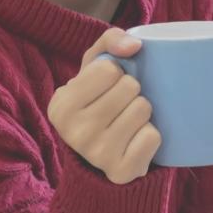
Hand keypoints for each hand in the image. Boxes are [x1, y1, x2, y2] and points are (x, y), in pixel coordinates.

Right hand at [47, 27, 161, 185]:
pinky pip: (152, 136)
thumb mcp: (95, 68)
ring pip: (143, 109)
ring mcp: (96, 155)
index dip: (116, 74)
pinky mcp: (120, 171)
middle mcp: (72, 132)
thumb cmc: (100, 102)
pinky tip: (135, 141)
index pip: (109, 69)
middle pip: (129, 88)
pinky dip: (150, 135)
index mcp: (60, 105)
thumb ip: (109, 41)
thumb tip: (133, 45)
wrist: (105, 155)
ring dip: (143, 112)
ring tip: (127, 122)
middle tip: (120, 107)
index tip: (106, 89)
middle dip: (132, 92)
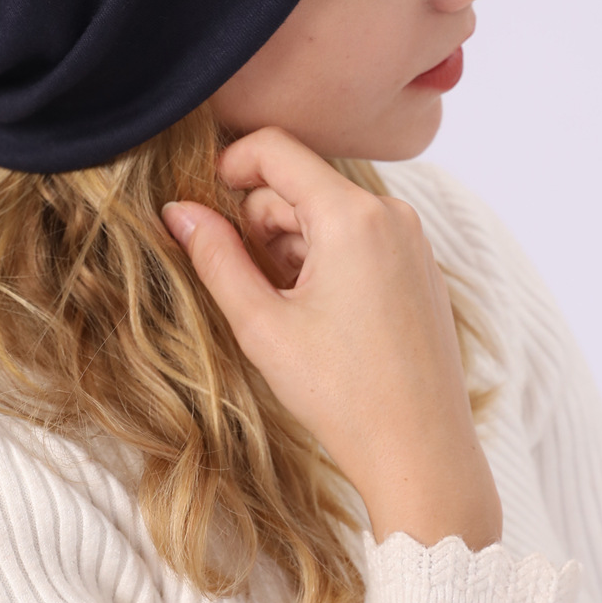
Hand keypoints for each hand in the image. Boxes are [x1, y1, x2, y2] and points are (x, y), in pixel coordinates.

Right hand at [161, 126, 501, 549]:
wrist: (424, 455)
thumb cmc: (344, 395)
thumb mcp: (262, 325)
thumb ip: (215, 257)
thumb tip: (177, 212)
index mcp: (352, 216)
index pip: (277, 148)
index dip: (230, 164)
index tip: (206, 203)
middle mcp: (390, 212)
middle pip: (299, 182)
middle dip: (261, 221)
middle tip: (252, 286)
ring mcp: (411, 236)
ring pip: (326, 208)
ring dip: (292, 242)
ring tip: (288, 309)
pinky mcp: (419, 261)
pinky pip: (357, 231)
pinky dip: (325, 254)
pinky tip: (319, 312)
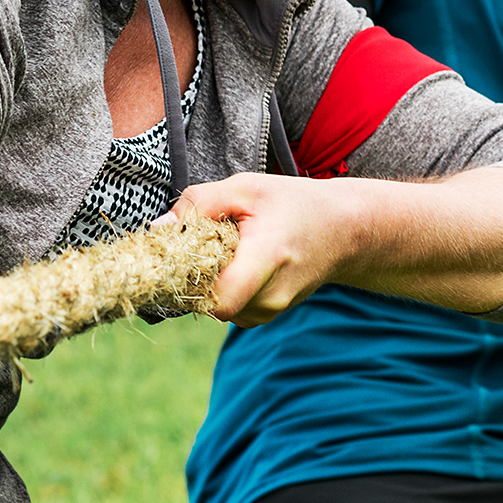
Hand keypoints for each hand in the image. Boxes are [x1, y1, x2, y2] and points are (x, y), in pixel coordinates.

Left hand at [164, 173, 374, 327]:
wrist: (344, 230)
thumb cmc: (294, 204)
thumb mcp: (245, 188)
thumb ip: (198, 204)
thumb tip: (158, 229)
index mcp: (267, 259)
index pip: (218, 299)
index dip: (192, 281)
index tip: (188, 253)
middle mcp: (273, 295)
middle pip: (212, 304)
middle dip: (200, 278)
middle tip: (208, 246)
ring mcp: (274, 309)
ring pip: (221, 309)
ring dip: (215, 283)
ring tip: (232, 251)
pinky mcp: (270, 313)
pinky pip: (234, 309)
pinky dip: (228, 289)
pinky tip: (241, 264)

• [TASK STATEMENT]:
Nothing but the records above, retyped exactly and stripped of images, should appear in the answer.

• [EXPECTED ANSWER]:
Hand keypoints for each hand in the image. Boxes are [x1, y1, x2, y2] and points are (x, y), in pixel coordinates.

Right hand at [47, 27, 161, 185]:
pinky pip: (152, 136)
thumb mcp: (95, 68)
ring pip: (143, 109)
ring mcp: (96, 155)
index dip: (116, 74)
pinky mcp: (120, 171)
middle mcp: (72, 132)
thumb cmc: (100, 102)
pinky tip: (135, 141)
index pip: (109, 69)
middle pip: (129, 88)
pinky dip: (150, 135)
index mcp: (60, 105)
thumb ip: (109, 41)
thumb tip: (133, 45)
wrist: (105, 155)
ring dip: (143, 112)
ring tip: (127, 122)
middle tip: (120, 107)
index tip: (106, 89)
middle dip: (132, 92)
Hand keypoints for each hand in the image. Boxes are [x1, y1, x2, y2] and points are (x, y), in pixel coordinates.

Right hand at [161, 126, 501, 549]:
wrist: (424, 455)
thumb cmc: (344, 395)
thumb mcp: (262, 325)
thumb ip: (215, 257)
thumb tip: (177, 212)
index mcp: (352, 216)
index pip: (277, 148)
index dip: (230, 164)
index tip: (206, 203)
middle mcp: (390, 212)
middle pip: (299, 182)
middle dip: (261, 221)
middle tip: (252, 286)
ring mcp: (411, 236)
ring pip: (326, 208)
ring dip: (292, 242)
ring tip: (288, 309)
pinky mcp: (419, 261)
pinky pip: (357, 231)
pinky dip: (325, 254)
pinky tip: (319, 312)
Hand keypoints for each hand in the image. Boxes are [x1, y1, x2, y2] and points are (x, y), in pixel coordinates.

Left hand at [164, 173, 374, 327]:
wrist: (344, 230)
thumb cmc: (294, 204)
thumb mcp: (245, 188)
thumb ip: (198, 204)
thumb tip: (158, 229)
index mcp: (267, 259)
index pip: (218, 299)
index dip: (192, 281)
index tip: (188, 253)
middle mcp: (273, 295)
middle pip: (212, 304)
middle dip: (200, 278)
middle tip: (208, 246)
ring mcp: (274, 309)
ring pip: (221, 309)
ring dip: (215, 283)
ring tip: (232, 251)
pinky mcp: (270, 313)
pinky pip: (234, 309)
pinky dip: (228, 289)
pinky tip: (241, 264)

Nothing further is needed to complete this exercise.